Learning Comes Alive


Last week there were lots of wows, wonders, and excitements in the PreK1 classrooms. PreK1 students welcomed their parents for Learning Comes Alive into their classrooms. During their daily morning learning exploration time, parents were able to participate in their children’s play-based learning engagements and were delighted to experience children’s learning and celebrate their learning growth. PreK1 students were excited and eager to showcase many learning skills to their parents: from their favorite classroom storybooks, wonderful art activities, intriguing constructing skills, playful role-plays to creative crafts. Play-based learning is a component of early childhood education based on child-led and open-ended play. If you’re picturing preschoolers finger painting or ‘playing house’, you’re spot on. 
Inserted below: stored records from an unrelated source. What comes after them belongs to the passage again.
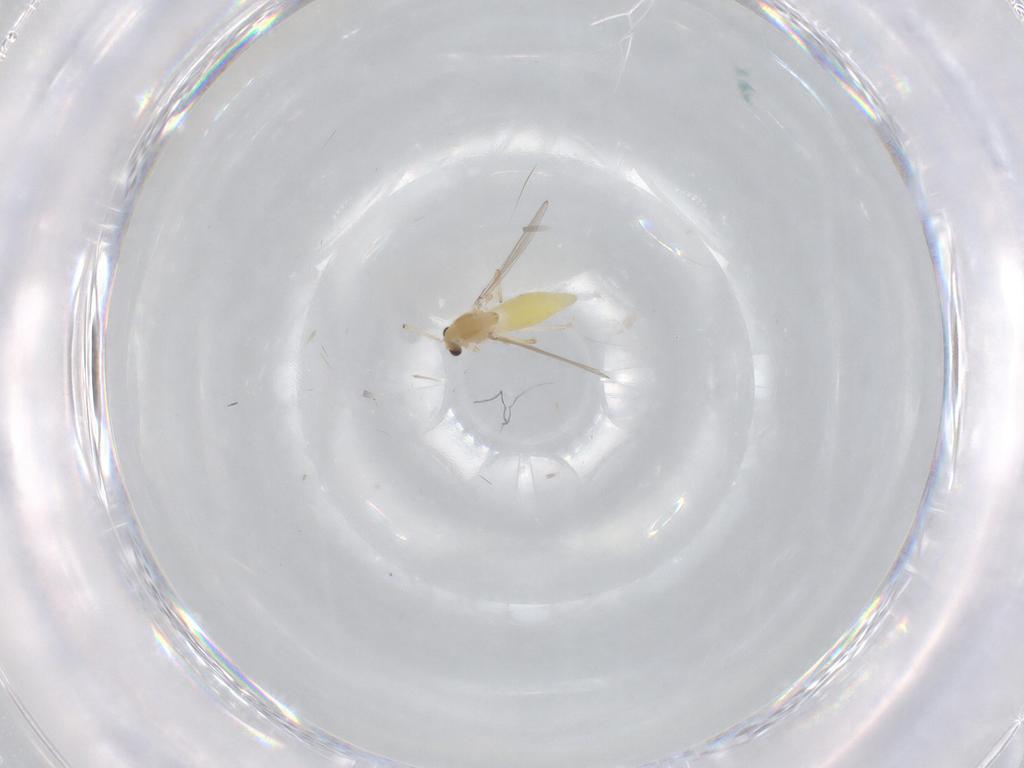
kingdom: Animalia
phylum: Arthropoda
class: Insecta
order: Diptera
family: Chironomidae
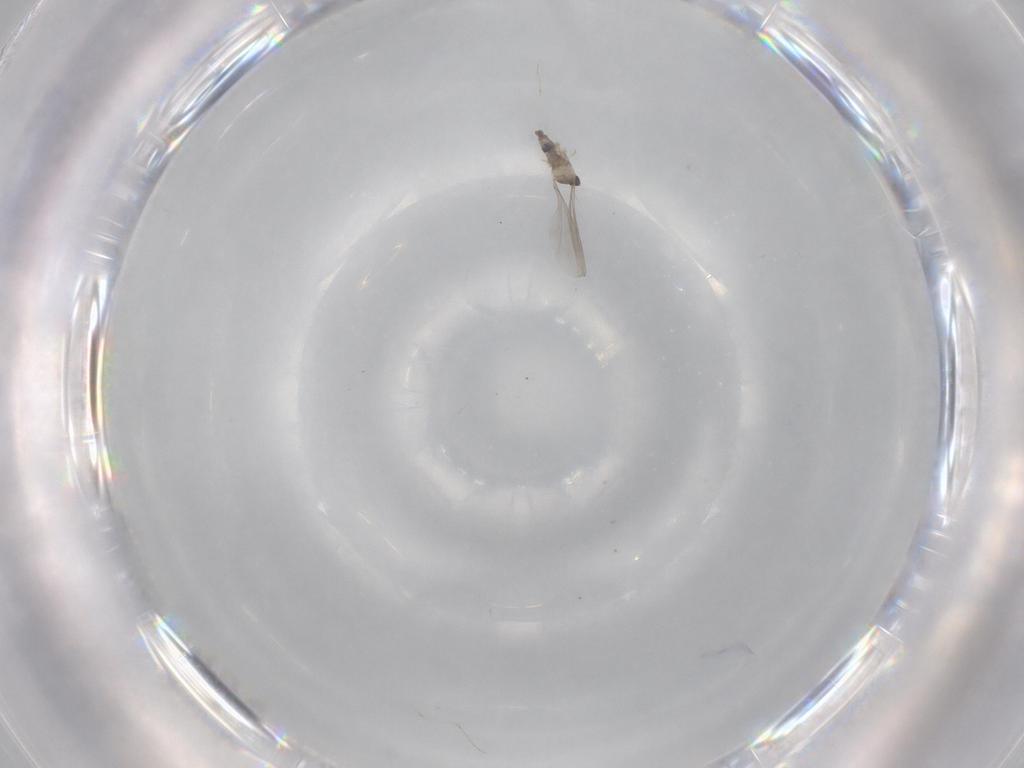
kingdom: Animalia
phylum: Arthropoda
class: Insecta
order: Diptera
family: Cecidomyiidae
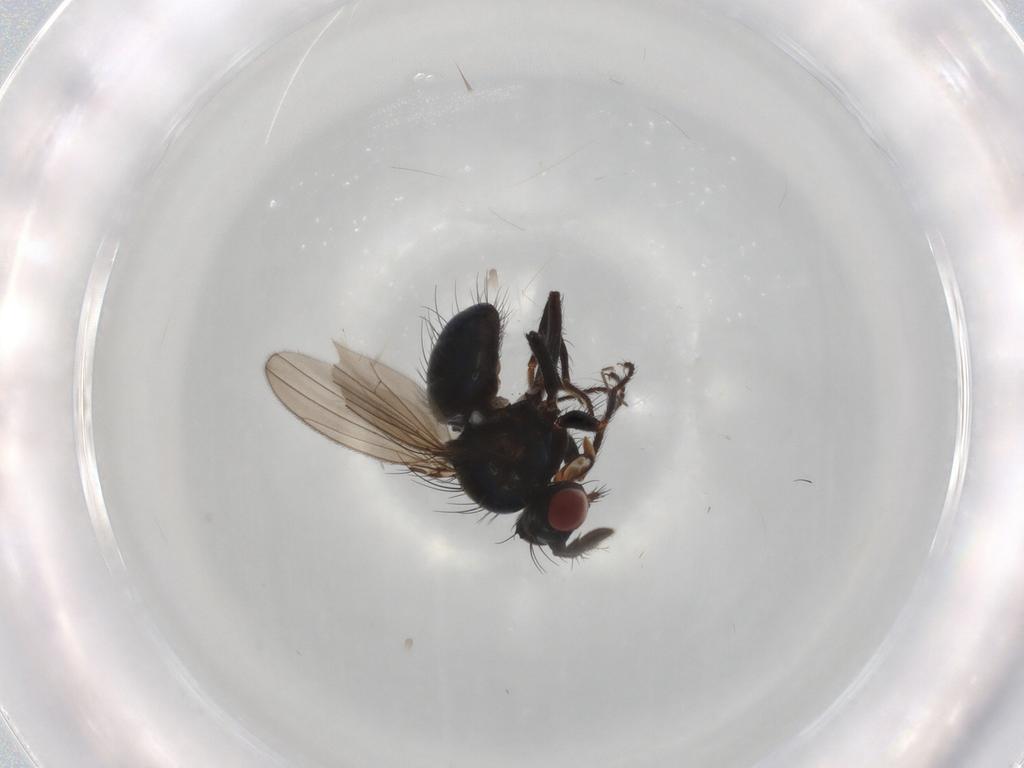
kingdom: Animalia
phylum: Arthropoda
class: Insecta
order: Diptera
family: Ephydridae
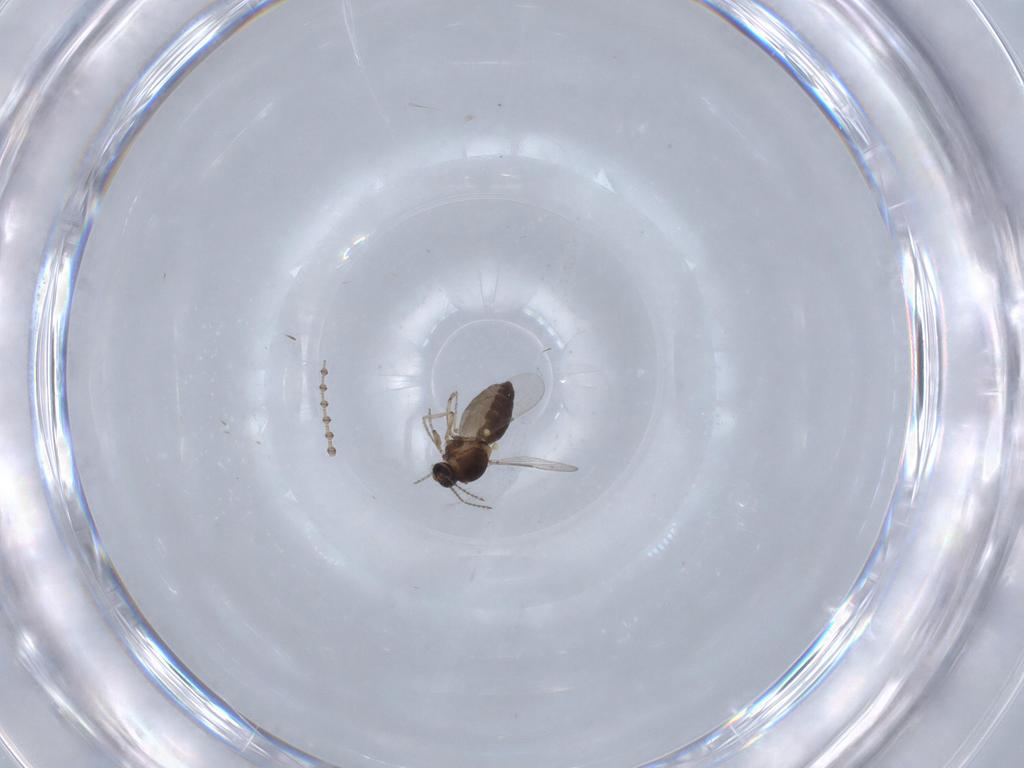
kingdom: Animalia
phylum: Arthropoda
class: Insecta
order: Diptera
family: Ceratopogonidae
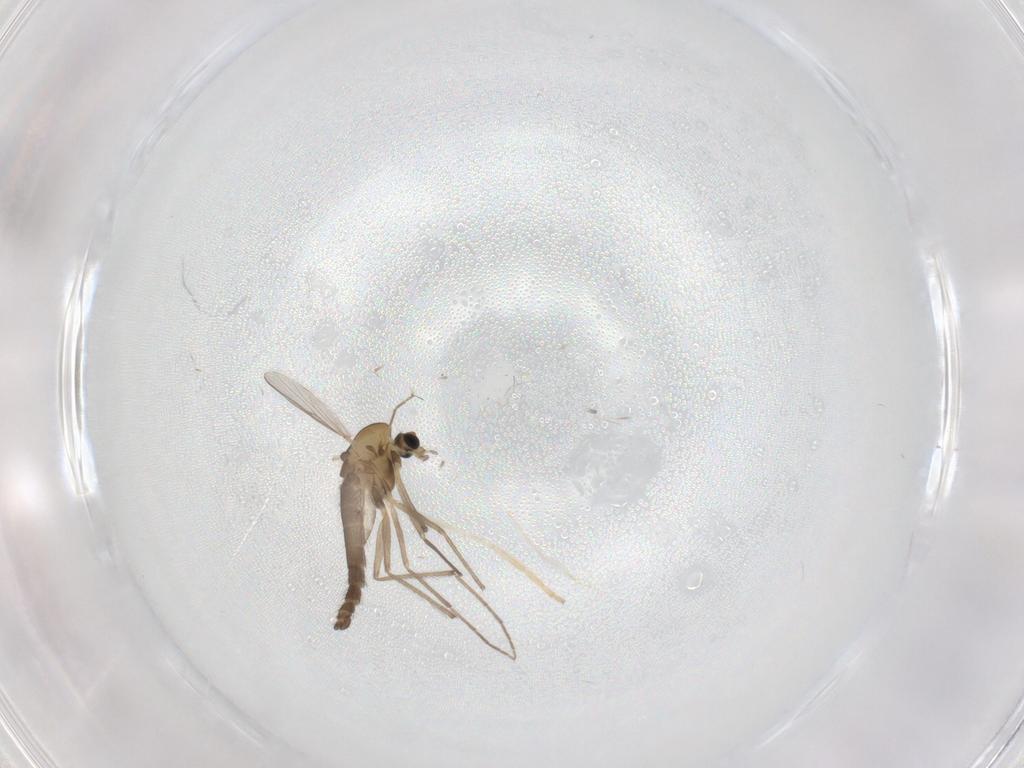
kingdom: Animalia
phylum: Arthropoda
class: Insecta
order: Diptera
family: Chironomidae
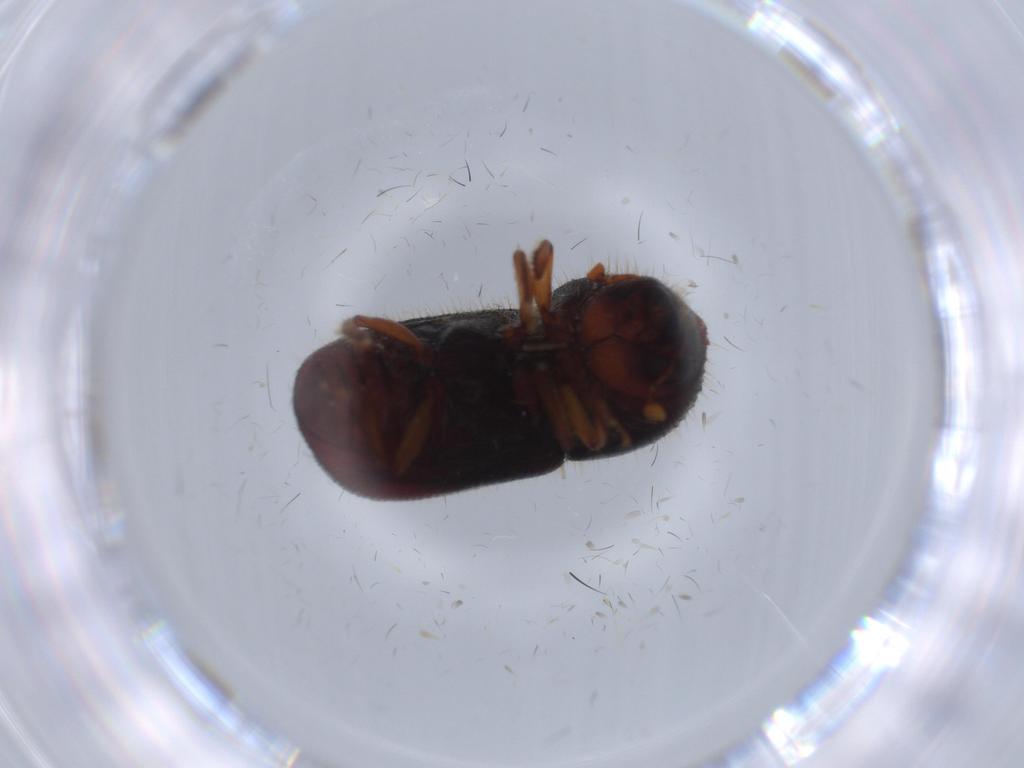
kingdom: Animalia
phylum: Arthropoda
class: Insecta
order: Coleoptera
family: Curculionidae
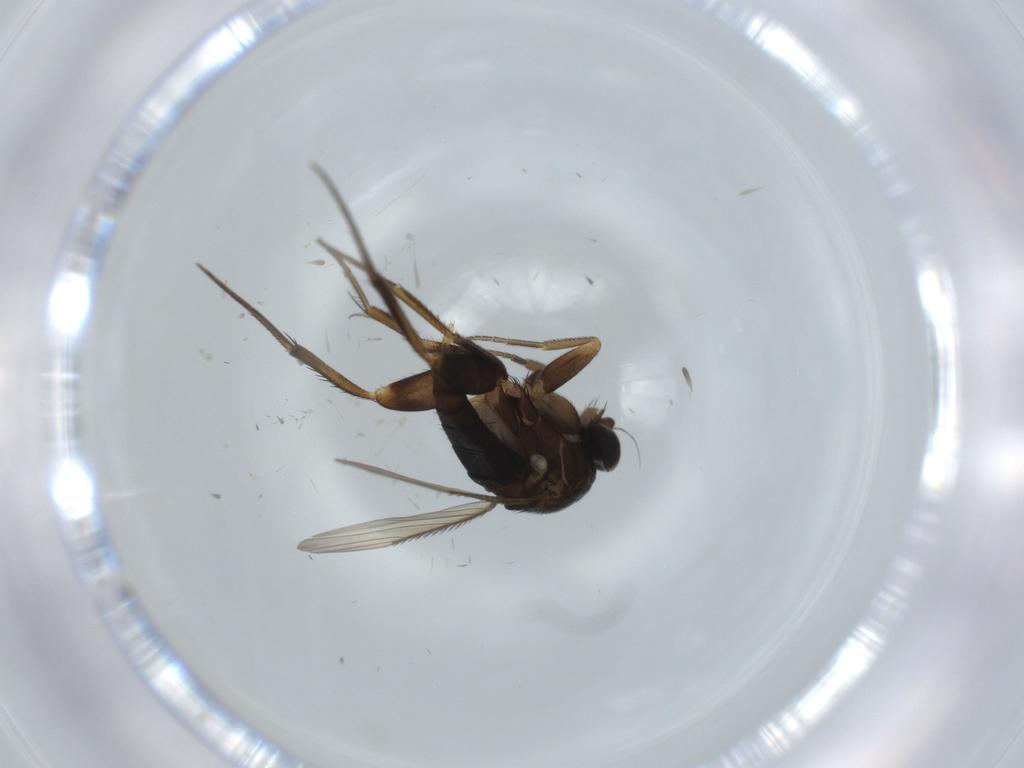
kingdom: Animalia
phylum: Arthropoda
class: Insecta
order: Diptera
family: Phoridae
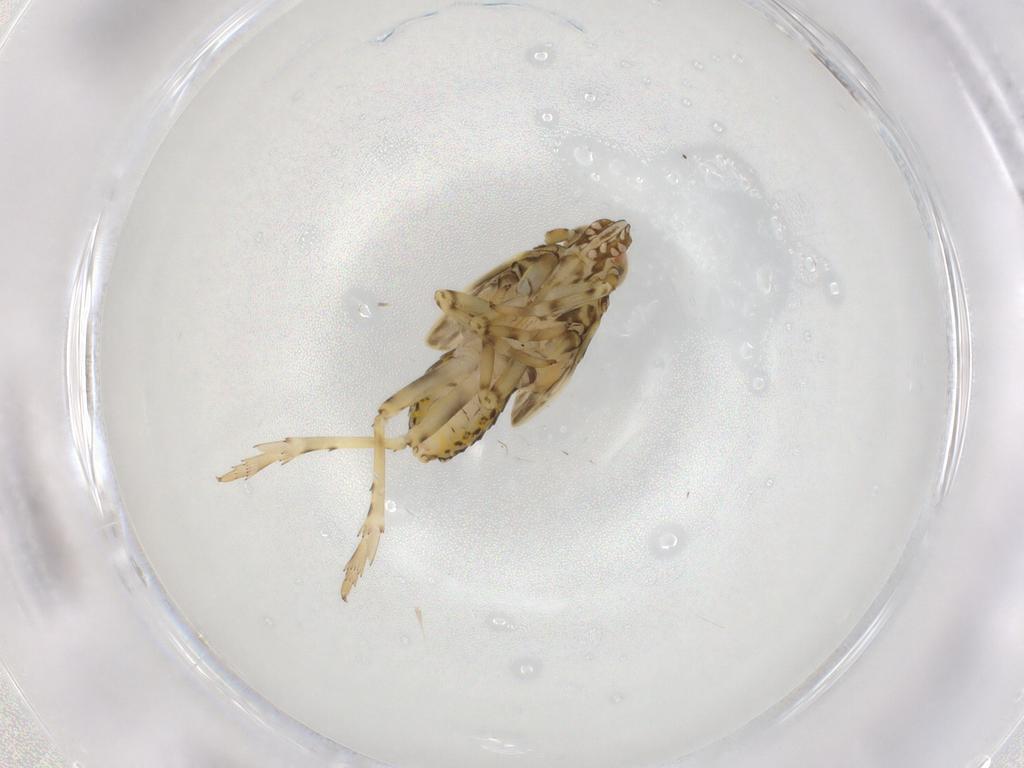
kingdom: Animalia
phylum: Arthropoda
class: Insecta
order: Hemiptera
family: Delphacidae
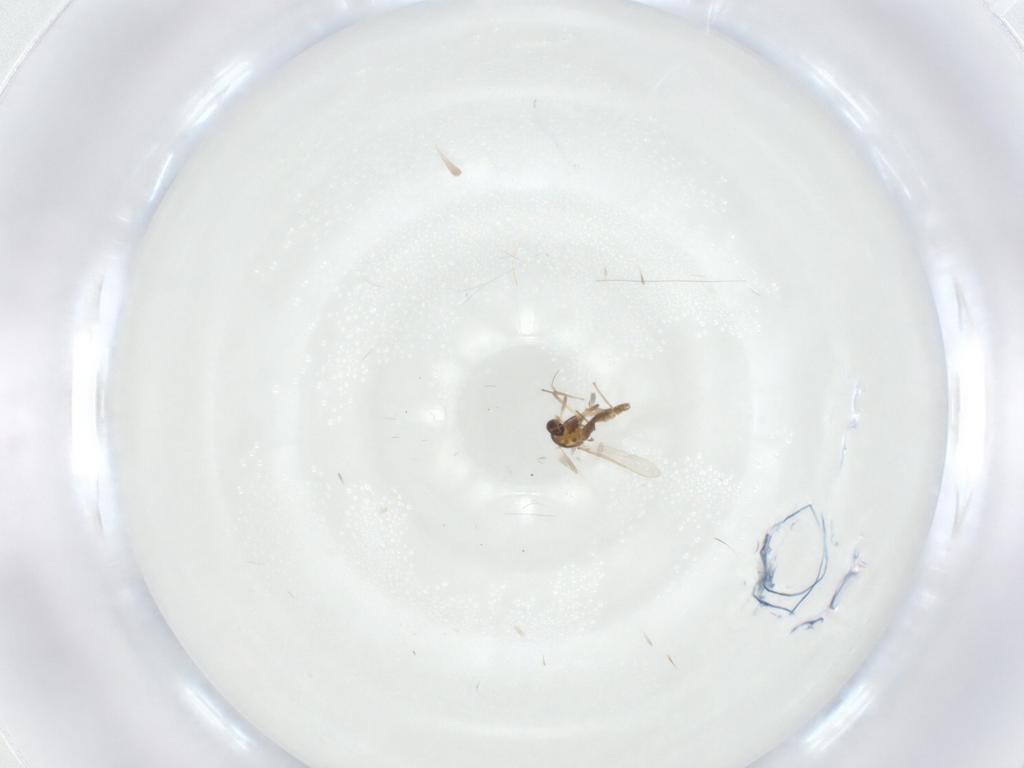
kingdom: Animalia
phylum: Arthropoda
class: Insecta
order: Diptera
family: Chironomidae
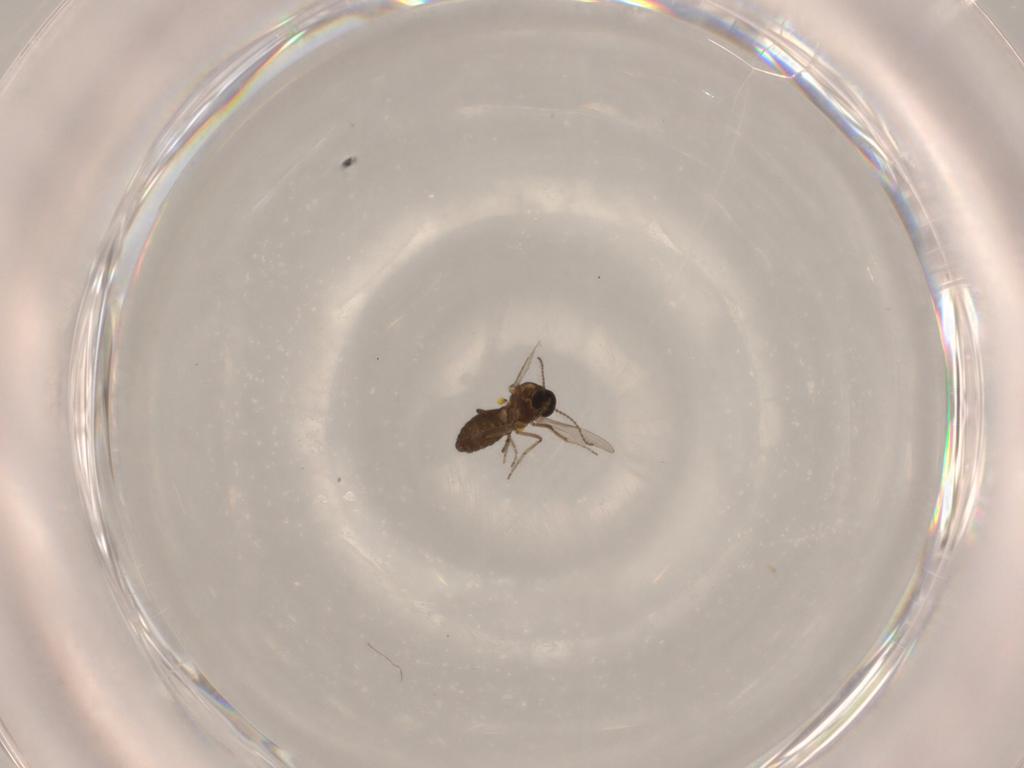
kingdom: Animalia
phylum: Arthropoda
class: Insecta
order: Diptera
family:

Play itself is a voluntary, enjoyable activity with no purpose or end goal. Learning engagements like these lay the foundation for a child to become a curious and excited thinker later in life. Play-based learning helps children develop social skills, motivation to learn, and even language and numeracy skills. Taking initiative, focused attention, and curiosity about the world are all a part of play. Play-based learning can include (but not exclusive to) the following elements: 

Learner-initiated: A child voluntary chooses to play, how they’ll play, and for how long. An adult may initiate play insofar as he or she invites or suggests play but the child determines the rest. 

Enjoyable: Play is enjoyable for the child. This emotional aspect is important. There may be some frustrations or disagreements during play but overall it’s pleasurable. 

Self-directed: A child has ample time to explore and discover during play. They’re directed by their own interests, not by any prescribed rules or plans. 

Process-oriented: There is no end or learning goal. Instead, it’s the process of play that’s important. 

Imaginative: Play often involves imagination, ‘make believe’, or ‘playing pretend’.